Set of tasks
A. Translate this sentence from the heart disease research interview into Spanish: "This approach is at the center of our work here at the Academy."
B. Pick up the interview on heart disease research after its last sentence and write the next part.

Text segment
Segment Open
Billions are spent searching for often elusive answers to preventing heart disease—the leading cause of death in the United States and in the world. In a new Viewpoint, published in the journal Circulation Research, David Siscovick, MD, MPH the Academy’s senior vice president for Research and immediate past chair of the American Heart Association Council on Epidemiology and Prevention, suggests a new path of inquiry. He makes a case for greatly expanding the vision and scope of heart disease research beyond daily lifestyle factors to include environmental exposures that may occur at critical points during the lifespan in order to understand the full range of risks to the public’s cardiometabolic health.

Q: There are many approaches to understanding heart disease. What did you choose to publish in  your Viewpoint, a commentary in the American Heart Association’s official journal of basic cardiovascular science , and why?

A: For this commentary, I looked at our understanding of the current epidemic of overweight and obesity from a perspective that includes not only genes and recent health behaviors, but also incidents that take place across the life cycle and generations. The suggestion is that this paradigm shift offers the best chance to uncover important, contextual factors that will have a meaningful, long-term impact on the cardiometabolic health of the public.

Q: Why look over such a long span of time to find out why someone might develop heart disease at say, age 50?

A: If you focus exclusively on cell biology and the present, when investigating the causes of poor cardiometabolic health, you may lose the opportunity to identify important issues related, for example, to epigenetics—modifications in gene expression in response to the environment that can be carried over many generations. The article is a basic advisory to scientists to call their attention to these issues, including the importance of the broader determinants of health across the lifecycle and generations. This approach is at the center of our work here at the Academy.

When you take this long term (back to the future) approach, you consider that someone’s heart disease risk may be linked to something their mother endured before or during pregnancy, a famine or toxic stress survived by a great grandmother, or even being part of the third generation of a family that lived in a dense, polluted urban environment.
Segment Closed
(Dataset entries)
Segment Open
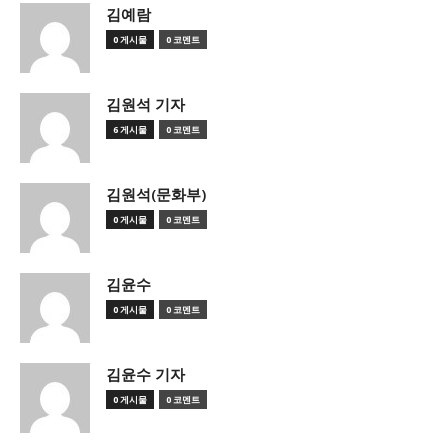
김예람
0 게시물
0 코멘트
김원석 기자
6 게시물
0 코멘트
김원석(문화부)
0 게시물
0 코멘트
김윤수
0 게시물
0 코멘트
김윤수 기자
0 게시물
0 코멘트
Segment Closed
Responses
A. Este enfoque está en el centro de nuestro trabajo aquí en la Academia.

B.
Q: Are you saying that a person may struggle with obesity because of issues that may have occurred before they were even born?

A: Yes, there is mounting evidence that there are critical time windows over the lifespan that may influence body weight, not only for current, but also for future generations. Preconception obesity and overweight, or excessive weight gain during pregnancy, due in part to environmental factors and genetic variation, affect the long-term cardiometabolic health of offspring.

In utero exposure to famine—early in pregnancy, weeks 1 to 10, rather than 11 to 20, for instance, has even been connected to an increase in obesity and risk for poor cardiometabolic health. Famine may seem like a foreign experience, but it was endured by the fairly recent ancestors of the more than 150 million American’s whose ancestors are from Ireland, Germany, Africa and Holland. 

Q: What do you want scientists to do with this more detailed and advanced knowledge on the broader determinants of cardiometabolic risk?

A: I am advocating for this to be seen as an opportunity to impact heart health now and for future generations, possibly the next 100 years! This would mean supporting basic and population research that requires a long-term investment, but scientific discovery needs to take into account context—historical, current, and across the lifespan—if we want to understand the full range of influences on cardiometabolic health. Research on overweight and obesity, key heart health risk factors, is now focused on person and place. I argue that the focus should expand to include person, place and time.